Процедура взвешивания и пересчета денег повторилась от и до, вот только на этот раз пара красненьких бумажек так и осталась лежать на столе:
– Ошибка вышла, хозяин. Мы люди честные, нам чужого не надобно…
– Так я же сказал, Фома Ильич, – с особой благодарностью, так что ты уж меня не обижай, прими.
Разумеется, обижать работодателя не стали.
– Ну и Зосим Иванович. Прошу.
Последняя пачка десяток даже на вид была заметно тоньше своих предыдущих «товарок». Да и принимать ее третий артельный как-то не спешил, покашливая и покряхтывая в сомнениях да раздумьях. Впрочем, их быстро развеяли:
– Как сделаете все, на что уговаривались, так и остальное получите.
Старши́на переглянулась и удивительно дружно огладила свои густые бороды – возразить было нечего (да и не хотелось по большому-то счету). Обсудив пожелания заказчика на следующий год и заполировав достигнутое согласие новой порцией рябиновки, жилистые граборы степенно попрощались и ушли радовать своих подчиненных.

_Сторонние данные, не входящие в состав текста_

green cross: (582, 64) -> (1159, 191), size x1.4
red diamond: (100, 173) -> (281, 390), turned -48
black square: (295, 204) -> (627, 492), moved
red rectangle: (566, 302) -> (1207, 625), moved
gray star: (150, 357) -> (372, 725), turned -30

Причем как честно заработанными деньгами, так и известиями о том, что на ближайшие года два-три (а то и более) без заказов они не останутся.
– Митяй!
Только было хотел почтенный негоциант славного города Вологды распорядиться о том, чтобы закладывали бричку – как минимум час в день он посвящал инспекции губернского перерабатывающего центра, здания и лабазы которого росли прямо на глазах (уступая в этом только стенам будущего Большого Вологодского пассажа), как к нему пожаловал очередной посетитель. Или проситель – это уж с какой стороны поглядеть…
– Кормилец, как же так? За какие такие грехи ты нас так сурово наказываешь?
– А помнишь ли ты, Евласий, что есть время разбрасывать камни, а есть время их собирать?
Старший маслодел четвертой бригады от такой встречи невольно подался назад, а потом и вовсе перекрестился:
– В церкви поп… говорил. А что?
– Согласен ты с тем, что любая работа должна быть оплачена?..
– Как же! Это да, согласные мы. Во всем.